Ah, so you work for a large engineering firm with main offices in southern Spain? Cos that’s what my current customers have been doing.
Dear phone/DSL company:
You sent the contract, and it had several minor pieces of information missing and my second lastname wrong. Now, the first lastname, ok, it’s weird and unusual and has a strange structure. But the second one? The second one? According to the Spanish census, 2 of every thousand people in Spain has it. I could see mistaking it for either of two other similar lastnames, but what you did was equivalent to spelling Smith as Esmiz.
I called and asked for the information to be corrected, explaining that I will not sign a document which has either my name, my bank information or my ID# wrong, so they’d need to send an updated copy.
Then I wrote a few days later, “where is my new contract?” “Oh, just send the original one.” “I don’t even have it, I do not sign documents with the wrong name, ID# or bank info. Please send a new copy.” “Oh, sure, our pleasure.”
The new copy has the minor information added, but my lastname is still wrong - which is exactly the reason why I wanted to see a new copy of the contract, because when someone can screw up things that badly, I don’t trust them to be able to fix them.
So, waiting for copy number 3…
Gah - this kind of thing is so rude.
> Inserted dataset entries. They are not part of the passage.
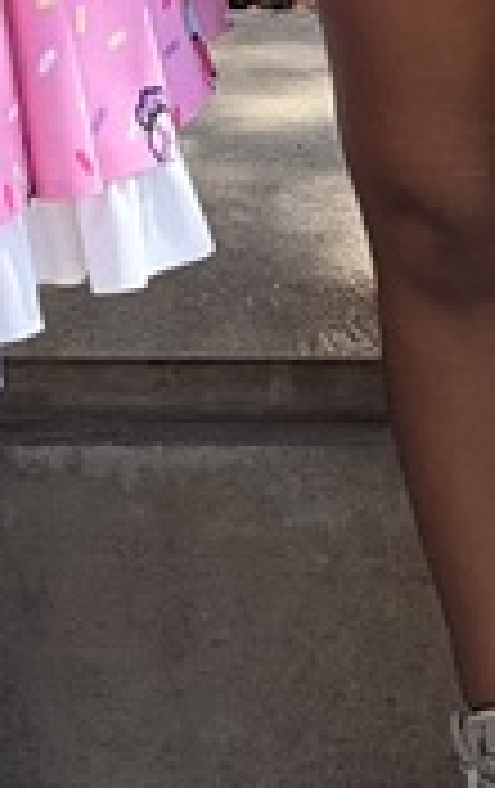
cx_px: -140
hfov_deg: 4.4
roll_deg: +0.7
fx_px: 6384
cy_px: -653
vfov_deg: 6.9
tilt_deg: -9.2
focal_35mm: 297
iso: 80
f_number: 1.78
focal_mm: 6.76
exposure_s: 1/2494
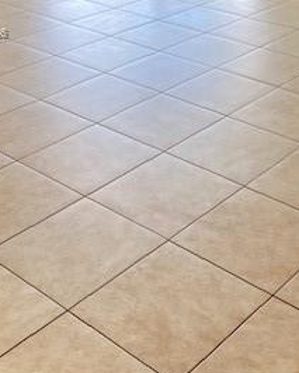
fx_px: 674
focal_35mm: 61
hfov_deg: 24.9
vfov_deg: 29.6
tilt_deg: -16.1
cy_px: 34
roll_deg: +1.2
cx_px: 204
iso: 100
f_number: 1.8
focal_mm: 4.25
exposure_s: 1/120
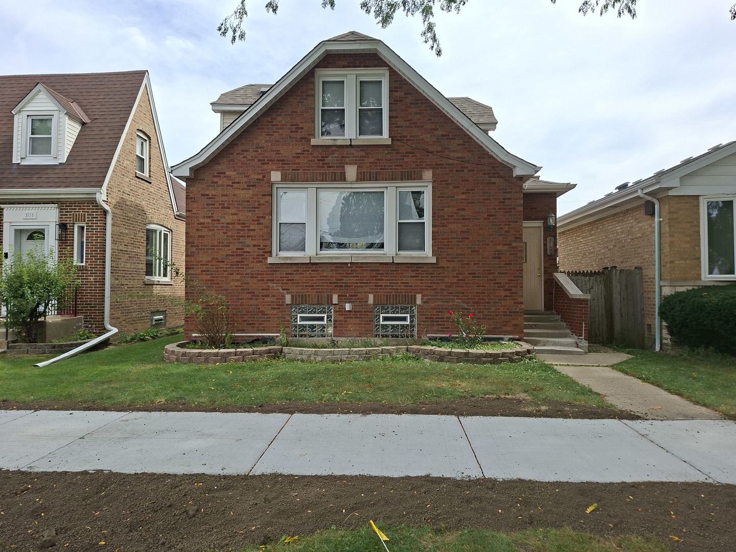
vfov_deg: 58.9
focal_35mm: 23
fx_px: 489
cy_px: 276
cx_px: 368
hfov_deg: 73.9
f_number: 1.8
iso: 50
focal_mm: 5.54
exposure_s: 1/1634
Do they expect you to instantly convert after being misled like this?
I can picture them thinking ‘We’ll get descamisado yet!’
IMO, that’s the best way to deal with this. “I’m sorry, I’ve already declined several times. Is there any reason you keep asking, or is there anything I can do to help you remember I’m not interested?”
That should be an instant fucking visit to HR. No way is that remotely acceptable. Inviting you to join them for a prayer meeting over lunch, fine, as long as they accept when you (inevitably) decline. Tricking you into a prayer meeting and then not taking no for an answer? *Completely *fucking unacceptable, and you can bet your ass they’re doing it to other people, too.
Give them a copy of all the info about why United Way blows in fourteen-point font. If they keep asking you to donate, refer them back to the document.
Feel free to point out to her that 30 pounds overweight is still overweight, and a small enough amount that *she should be more than able to drop it if she’s not a lazy fatty. Then, you may also wish to inform her that you’re feeling peckish and inquire whether she may have a ham sandwich secreted between her folds that you could snack on.
*That’s secret-ed, not secrete-ed, although the ability to ooze ham sandwiches would be kind of awesome.
Sounds like my mom! I honestly think the thing I’ve done to make her the most proud is lose weight - and while difficult, it’s also hardly the most difficult or noteworthy thing I’ve done.
She wonders why I don’t want to tell her about things that are going on in my life - she just tells me what I’m doing wrong and what I could be doing better. Of course, she’s “just trying to help!”
I thought it was going to be a sneak Tupperware party attack…
Why the hell would you send me an email asking me to talk to you about arranging some travel? Since you’re sending the email, why not just give me the fucking date you need the hotel for? Then I could have just booked it right away instead of sitting with my thumb up my ass waiting for you to get into the office.
God, my boss makes the worst weak-ass coffee. I just had a full cup and was still feeling… un-sparkly… started to think maybe I’m depressed… but then, no! I remembered boss made the coffee today and it’s just like drinking a nice, hot, steaming cup of… hot water. Worthless.